06/06/2010 05:12 am ET | Updated May 25, 2011

It's not the most earth-shattering news, but it certainly forced my eyebrows to arch: Mario Cantone, that loud, out and proud New York actor-comedian has never performed in San Francisco? I'm at a loss for words--something Cantone never seems be in short supply of.

Yes. It's true. Cantone hits San Francisco for the first time Saturday April 10 at the historic Castro Theatre. And it's perfect timing. Hello? Have we seen or read the news? Jesse James, a Sarah Palin reality show, the debate over gays in the military? Please. The pop culture smorgasbord couldn't be more delicious for comics right now.

It was in July of last year when I first experienced Cantone's humor live. I was covering the taping of the Comedy Central Roast of Joan Rivers, where the comedian boldly took the stage and suddenly began channeling Judy Garland, then Liza Minelli and then guest of honor, Joan. Savage.

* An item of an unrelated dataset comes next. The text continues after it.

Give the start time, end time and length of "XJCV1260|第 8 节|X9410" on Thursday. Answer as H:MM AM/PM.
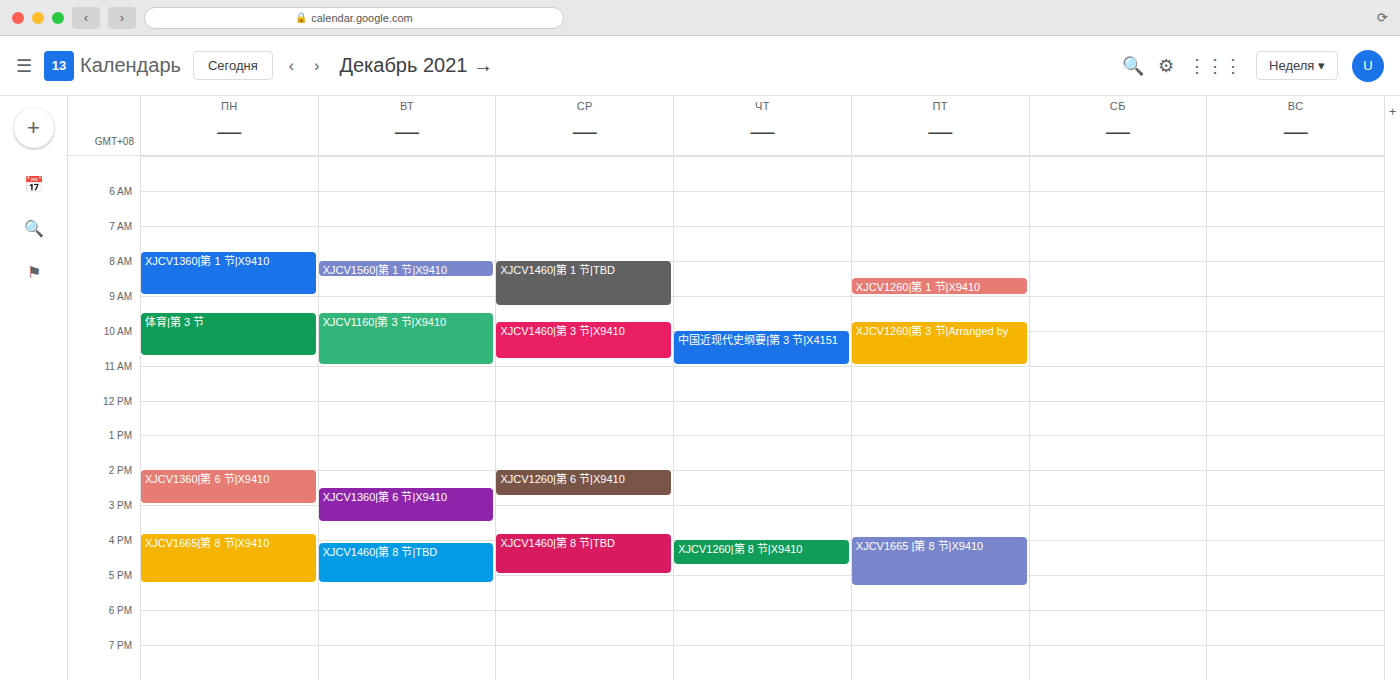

Creatively, Cantone is a frenetic, smart-mouthed New Yorker with a savage tongue and biting wit. He's that shamefully honest pal you always wished you had--a gutsier Will Truman with splashes of Rhoda Morgenstern tossed into a comedic blender set on high. Downright fun.

But real.

Beyond the stand-up, Cantone is also a celebrated New York stage actor, who really turned heads with his Tony-nominated one-man show dubbed "Laugh Whore." The festive outing, which premiered in fall of 2004, shed more light on the man who played Charlotte's best male bud in HBO's Sex And The City. He later reprised the role in the film version several years ago, and makes another splash with the Carrie and the gals in May's SATC sequel. (Hard not to forget his Comedy Central special or frequent appearances on The View, either.)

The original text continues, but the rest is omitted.